Will 1Malaysia achieve this? The opposition claims that the PM's flagship policy doesn't even try to. Others say that while it sounds praiseworthy, the concept is too amorphous and lacks specific detail. Time and again, however, people I spoke to who know Najib well, including those who have followed him from his early days in politics and who are not government supporters, think that his aim in producing a new unity between the races is genuine. They point to his education abroad (Malvern College and Nottingham University in the UK), his worldview and his temperament. "I don't think Najib is a believer in racial superiority," Zaid Ibrahim told me. "I like to believe that 1Malaysia is about inclusiveness in the way the founding fathers of this country planned."

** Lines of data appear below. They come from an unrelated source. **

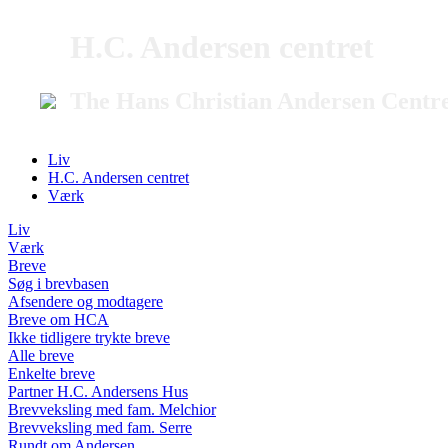
H.C. Andersen centret
The Hans Christian Andersen Centr
Liv
H.C. Andersen centret
Værk
Liv
Værk
Breve
Søg i brevbasen
Afsendere og modtagere
Breve om HCA
Ikke tidligere trykte breve
Alle breve
Enkelte breve
Partner H.C. Andersens Hus
Brevveksling med fam. Melchior
Brevveksling med fam. Serre
Rundt om Andersen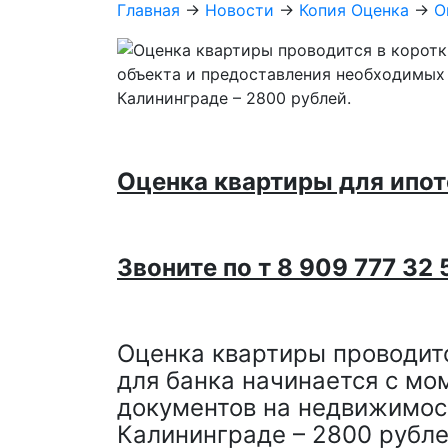
Главная
→
Новости
→
Копия Оценка
->
О
Оценка квартиры для ипот
Звоните по т 8 909 777 32 
Оценка квартиры проводится
для банка начинается с мо
документов на недвижимост
Калининграде – 2800 рубле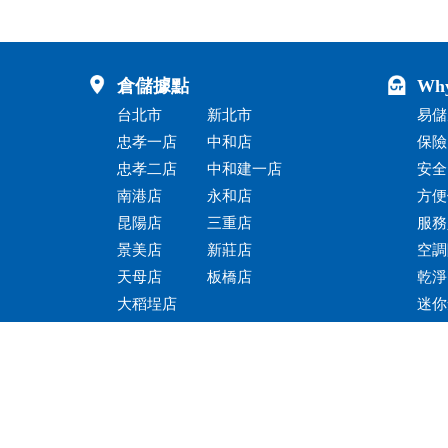
倉儲據點
Wh
台北市
新北市
易儲
忠孝一店
中和店
保險
忠孝二店
中和建一店
安全
南港店
永和店
方便
昆陽店
三重店
服務
景美店
新莊店
空調
天母店
板橋店
乾淨
大稻埕店
迷你
信義店
客戶
中山店
個人倉庫.迷你倉儲.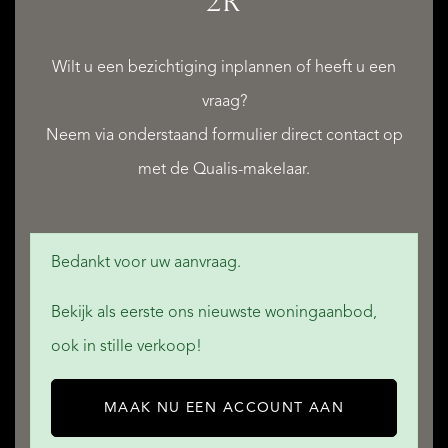
2R
breed aanbod van hoogwaardige restaurants, gezellige
cafés en delicatessenzaken die Oud-Zuid tot een van de
Wilt u een bezichtiging inplannen of heeft u een
meest aantrekkelijke woonwijken van de stad maken.
vraag?
Neem via onderstaand formulier direct contact op
De bereikbaarheid is uitstekend. Zowel het centrum van
met de Qualis-makelaar.
Amsterdam als de Zuidas, station Zuid en de uitvalswegen
richting Schiphol en de rest van Nederland zijn eenvoudig
bereikbaar.
Bedankt voor uw aanvraag.
Bekijk als eerste ons nieuwste woningaanbod,
De Lairessestraat 96 2R biedt daarmee een zeldzame
ook in stille verkoop!
combinatie van internationale allure, uitzonderlijke ruimte,
een iconisch ontwerp en een van de meest begeerde
MAAK NU EEN ACCOUNT AAN
woonlocaties van Amsterdam.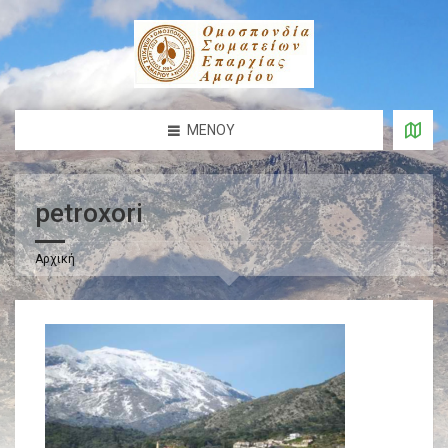
ΜΕΝΟΎ
petroxori
Αρχική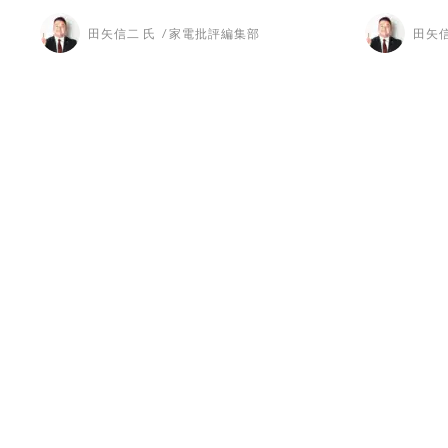
田矢信二 氏
家電批評編集部
田矢信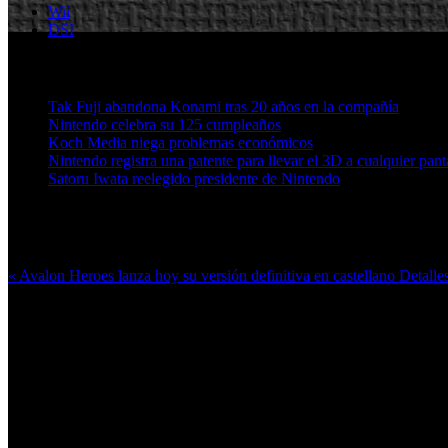
Wii
DSI
Artículos relacionados (por etiqueta)
Tak Fuji abandona Konami tras 20 años en la compañía
Nintendo celebra su 125 cumpleaños
Koch Media niega problemas económicos
Nintendo registra una patente para llevar el 3D a cualquier pant
Satoru Iwata reelegido presidente de Nintendo
Más en esta categoría:
« Avalon Heroes lanza hoy su versión definitiva en castellano
Detalle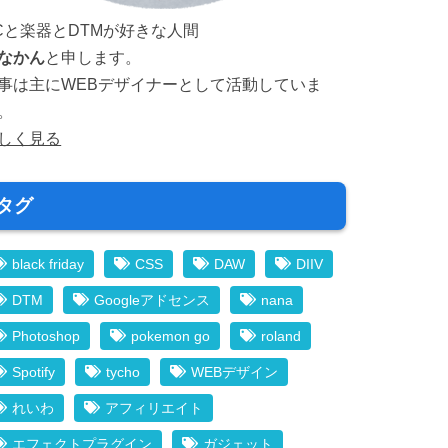
Cと楽器とDTMが好きな人間
なかん
と申します。
事は主にWEBデザイナーとして活動していま
。
しく見る
タグ
black friday
CSS
DAW
DIIV
DTM
Googleアドセンス
nana
Photoshop
pokemon go
roland
Spotify
tycho
WEBデザイン
れいわ
アフィリエイト
エフェクトプラグイン
ガジェット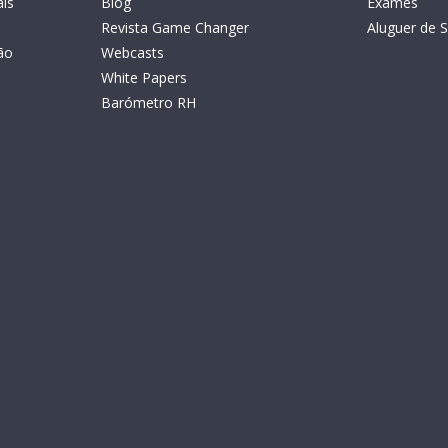
is
Blog
Exames
Revista Game Changer
Aluguer de S
ão
Webcasts
White Papers
Barómetro RH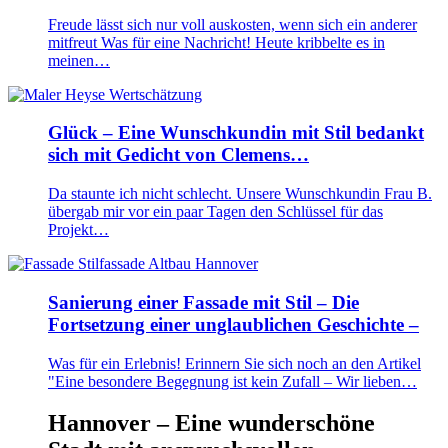
Freude lässt sich nur voll auskosten, wenn sich ein anderer
mitfreut Was für eine Nachricht! Heute kribbelte es in
meinen…
Glück – Eine Wunschkundin mit Stil bedankt
sich mit Gedicht von Clemens…
Da staunte ich nicht schlecht. Unsere Wunschkundin Frau B.
übergab mir vor ein paar Tagen den Schlüssel für das
Projekt…
Sanierung einer Fassade mit Stil – Die
Fortsetzung einer unglaublichen Geschichte –
Was für ein Erlebnis! Erinnern Sie sich noch an den Artikel
"Eine besondere Begegnung ist kein Zufall – Wir lieben…
Hannover – Eine wunderschöne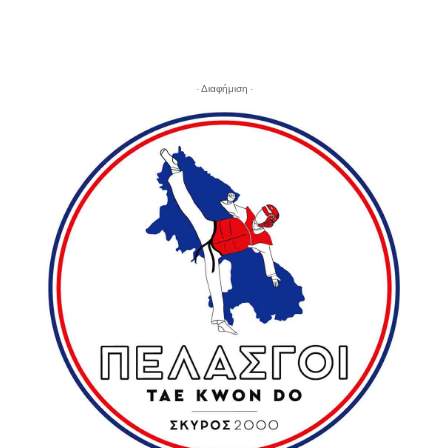
- Διαφήμιση -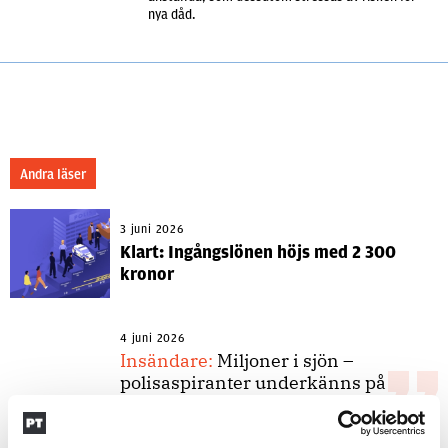
nya dåd.
Andra läser
3 juni 2026
Klart: Ingångslönen höjs med 2 300
kronor
4 juni 2026
Insändare:
Miljoner i sjön –
polisaspiranter underkänns på
godtyckliga grunder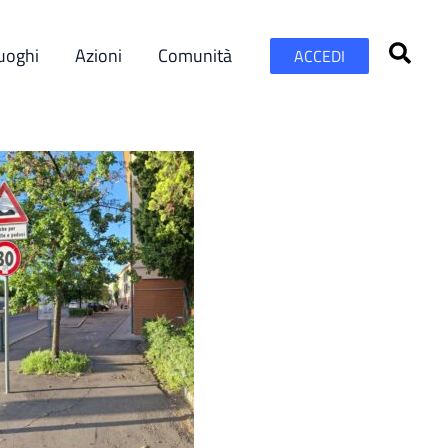
uoghi
Azioni
Comunità
ACCEDI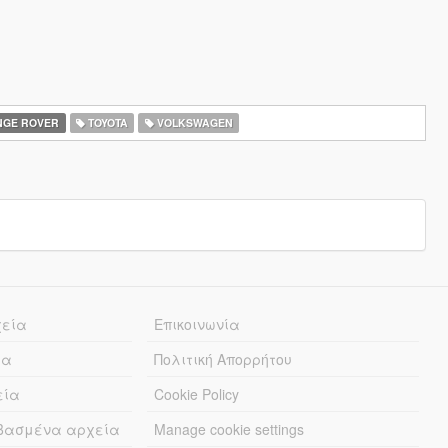
GE ROVER
TOYOTA
VOLKSWAGEN
χεία
Επικοινωνία
ία
Πολιτική Απορρήτου
εία
Cookie Policy
εβασμένα αρχεία
Manage cookie settings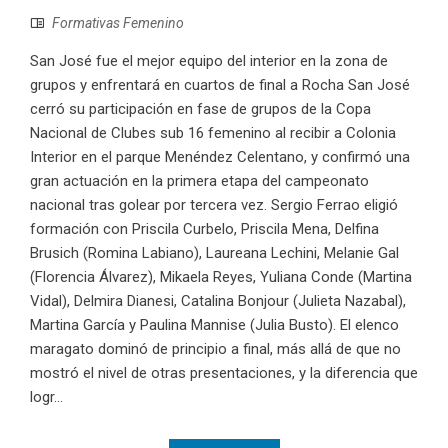
Formativas Femenino
San José fue el mejor equipo del interior en la zona de
grupos y enfrentará en cuartos de final a Rocha San José
cerró su participación en fase de grupos de la Copa
Nacional de Clubes sub 16 femenino al recibir a Colonia
Interior en el parque Menéndez Celentano, y confirmó una
gran actuación en la primera etapa del campeonato
nacional tras golear por tercera vez. Sergio Ferrao eligió
formación con Priscila Curbelo, Priscila Mena, Delfina
Brusich (Romina Labiano), Laureana Lechini, Melanie Gal
(Florencia Álvarez), Mikaela Reyes, Yuliana Conde (Martina
Vidal), Delmira Dianesi, Catalina Bonjour (Julieta Nazabal),
Martina García y Paulina Mannise (Julia Busto). El elenco
maragato dominó de principio a final, más allá de que no
mostró el nivel de otras presentaciones, y la diferencia que
logr...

Whatever the motives behind it, 1Malaysia is an acknowledgement 60 years on that Dato Onn Jaafar was onto something with his early call for all to become "United Malayans". However successful, prosperous, happy and developed a country Malaysia is now, one element of nation-building was left behind in the decades since independence. A truly "Malaysian" identity, regardless of colour or creed, has yet to be forged.
 
Sholto Byrnes is a contributing editor of the New Statesman and is a frequent commentator on South East Asian politics and religion.